In deze zaak, behandeld door het College van Beroep voor het bedrijfsleven, ging het om de vaststelling van het fosfaatrecht van een appellant, die stelde dat de door verweerder vastgestelde hoeveelheid melkproductie te laag was. De appellant, vertegenwoordigd door ir. W.J.F. van Balen, had bezwaar gemaakt tegen het besluit van de minister van Landbouw, Natuur en Voedselkwaliteit, dat zijn fosfaatrecht op 2.725 kilogram had vastgesteld. Dit besluit was gebaseerd op een eerdere beslissing van 5 januari 2018 en een bestreden besluit van 16 oktober 2018, waarin het bezwaar van de appellant ongegrond werd verklaard.
Tijdens de zitting op 22 mei 2019, waar de appellant en zijn gemachtigde aanwezig waren, werd duidelijk dat de verweerder niet voldoende rekening had gehouden met de melk die de appellant had moeten weggooien vanwege de dierziekte subklinische mastitis. De appellant had bewijsstukken overgelegd waaruit bleek dat hij door deze ziekte een aanzienlijke hoeveelheid melk had moeten laten weglopen.

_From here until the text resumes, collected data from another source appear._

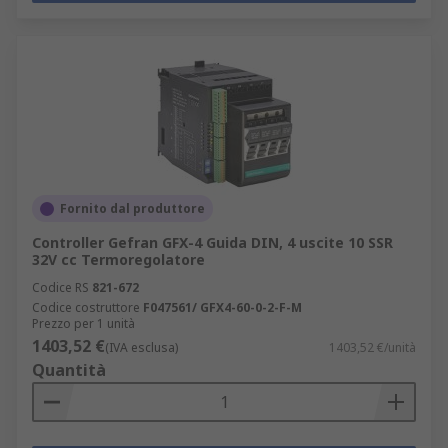
Fornito dal produttore
Controller Gefran GFX-4 Guida DIN, 4 uscite 10 SSR
32V cc Termoregolatore
Codice RS
821-672
Codice costruttore
F047561/ GFX4-60-0-2-F-M
Prezzo per 1 unità
1403,52 €
(IVA esclusa)
1403,52 €/unità
Quantità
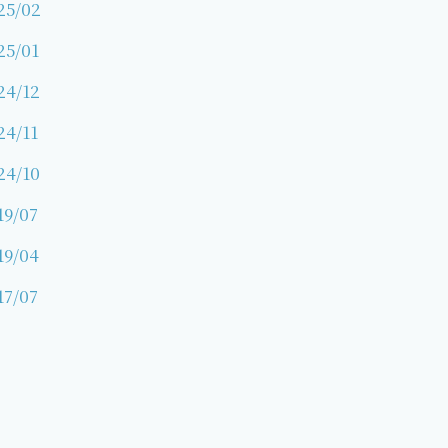
25/02
25/01
24/12
24/11
24/10
19/07
19/04
17/07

Het College oordeelde dat de verweerder de zorgvuldigheid niet in acht had genomen bij het nemen van het bestreden besluit en erkende de onrechtmatigheid ervan.

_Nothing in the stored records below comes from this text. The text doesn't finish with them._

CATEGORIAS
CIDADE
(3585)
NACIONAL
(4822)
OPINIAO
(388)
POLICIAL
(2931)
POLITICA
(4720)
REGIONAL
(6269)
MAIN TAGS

De uitspraak van het College was dat het beroep van de appellant gegrond werd verklaard, het bestreden besluit werd vernietigd en de verweerder werd opgedragen om binnen zes weken een nieuw besluit te nemen op het bezwaar, rekening houdend met de uitspraak. Tevens werd de verweerder opgedragen het betaalde griffierecht van € 174,- aan de appellant te vergoeden. De uitspraak werd openbaar uitgesproken door mr. A. Venekamp, met mr. J.M.M. van Dalen als griffier.